0
1265
Газета Культура Интернет-версия

06.07.2010 00:00:00

Жозеф Надж увидел только сталинские щепки, оставшиеся от вишневого сада

Тэги: театр, фестиваль, чехов


театр, фестиваль, чехов Финал в спектакле Наджа вышел красивым, хотя к Чехову, возможно, прямого отношения и не имеющим.
Фото ИТАР-ТАСС

С понедельника по среду на Новой сцене театра «Мастерская Петра Фоменко» можно увидеть премьеру известного французского хореографа Жозефа Наджа. Спектакль, в который вложили свои силы и средства Национальный хореографический центр города Орлеана, Международный театральный фестиваль имени Чехова и парижский Театр де ля Виль, кроме того, включен в программу Года Франции в России, а после Москвы он отправится на гастроли в Санкт-Петербург.

_СПИСОК ЗАДАНИЙ_
1. Выпишите из статьи о премьере Жозефа Наджа дословно фрагмент начиная со слов «06.07.2010 00:00:00» и заканчивая словами «и не имеющим.» включительно.
2. Переведите на английский язык предложение из статьи о премьере Жозефа Наджа: «С понедельника по среду на Новой сцене театра «Мастерская Петра Фоменко» можно увидеть премьеру известного французского хореографа Жозефа Наджа».

_ИСХОДНЫЕ ДАННЫЕ_
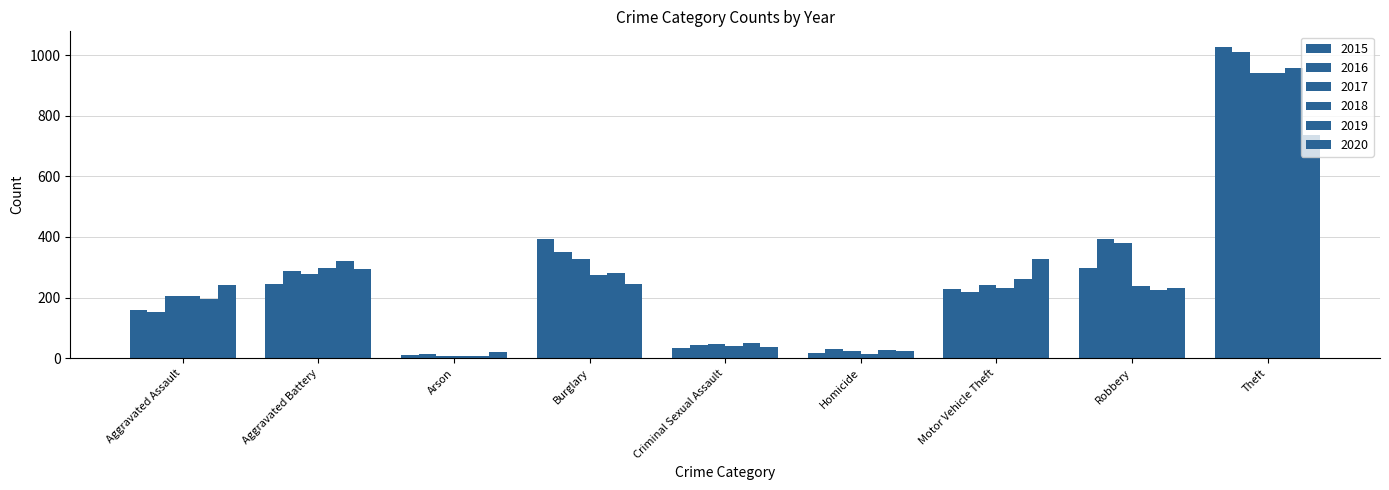

How many bars are there in total?

54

_ОТВЕТЫ К ЗАДАНИЯМ_
1.
06.07.2010 00:00:00

Жозеф Надж увидел только сталинские щепки, оставшиеся от вишневого сада

Тэги: театр, фестиваль, чехов


театр, фестиваль, чехов Финал в спектакле Наджа вышел красивым, хотя к Чехову, возможно, прямого отношения и не имеющим.

2. From Monday through Wednesday, the premiere by the well-known French choreographer Josef Nadj can be seen on the New Stage of the Pyotr Fomenko Workshop theater.